My father's mid-life crisis consisted of uprooting our family and moving to the Upper Peninsula of Michigan. My home life became a nightmare of mental abuse from him, his way of dealing with the fact that he was pretty much a failure at everything he did. School became an escape. At Sault High I made friends with some of the girls- Michelle, Angie, Jennifer, Marjorie, Mary, Missy. I got my first ever "A" in gym class (the teacher told me that he graded on how hard I tried, not on how fast I could run). No one cared if I liked to read.

But I still kept quiet about probably the most important facet of my life. I was a homo, a faggot. Queer. Although there wasn't a lot of anti-fag stuff at school (at least I don't remember any), I knew that it was something that other people didn't accept.

At graduation night I remember seeing one of my classmates, Scott, who I didn't know very well. I can see his face in my mind. A few months after graduation, he killed himself, supposedly because he was gay. I remember being startled when I heard this.

I never considered suicide because I always assumed that life would get better after I went to college. I escaped to the University of Michigan, despite my father's efforts to prevent me from going.

The first gay person I met was my resident advisor on my hall. Good lord. All of the stereotypes of gay men that I had heard about- effeminate, high-pitched voice, weird- well, he certainly fit the bill. And I was so insecure that I thought to myself, "If I come out, I will be just like that." So I didn't come out. I remained hidden away. Occasionally I would go to the graduate library and browse the HQ 75 section, looking at the small set of books on the topic. But I was too scared to come out.

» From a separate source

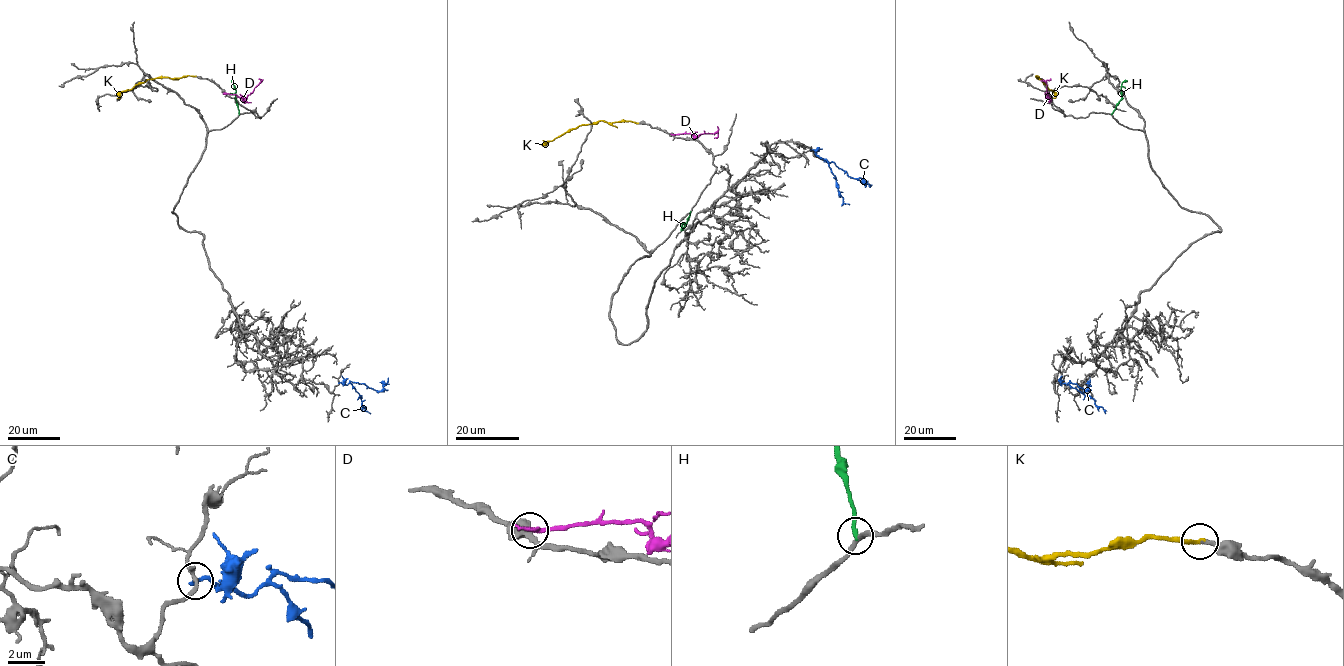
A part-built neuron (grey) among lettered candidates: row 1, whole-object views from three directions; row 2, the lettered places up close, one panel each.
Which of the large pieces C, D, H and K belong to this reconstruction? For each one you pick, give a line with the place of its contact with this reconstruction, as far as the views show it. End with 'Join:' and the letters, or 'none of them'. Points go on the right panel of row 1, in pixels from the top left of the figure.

I stayed in the dorm my junior year and in February of that year some of the guys decided to have a "No Fags" party. They put up signs all around campus- that red circle with a slash mark through it over two stick figures butt-fucking. That year I had a closeted resident advisor, Mitchell, who did nothing to stop the party. I was too chicken and closeted to do anything either. So I sat in my room fuming while the hall was packed with people attending the "No Fags" party, embarrassed that I was such a fucking wuss. One of the hosts of the party is now a prominent Republican lawyer in Ohio.

So the next Monday I called the University of Michigan's Gay and Lesbian Office, which miraculously the school had, and joined a Coming Out Group which met every week. Going to that first meeting was one of the scariest things I have ever done. This was in the days before the Internet, before major and minor celebrities dared to come out, before there was even a single positive gay or lesbian character on television (Steven Carrington did not count). And I discovered that being an out gay man was so much better than I have ever imagined.

So yes, things do get better. Like every person, I have my ups and downs. But the ups vastly outweigh the downs (in particular, right now is AWESOME). I don't think I would ever have imagined, back when I was a scared teenager, that my life would be as great as it is now.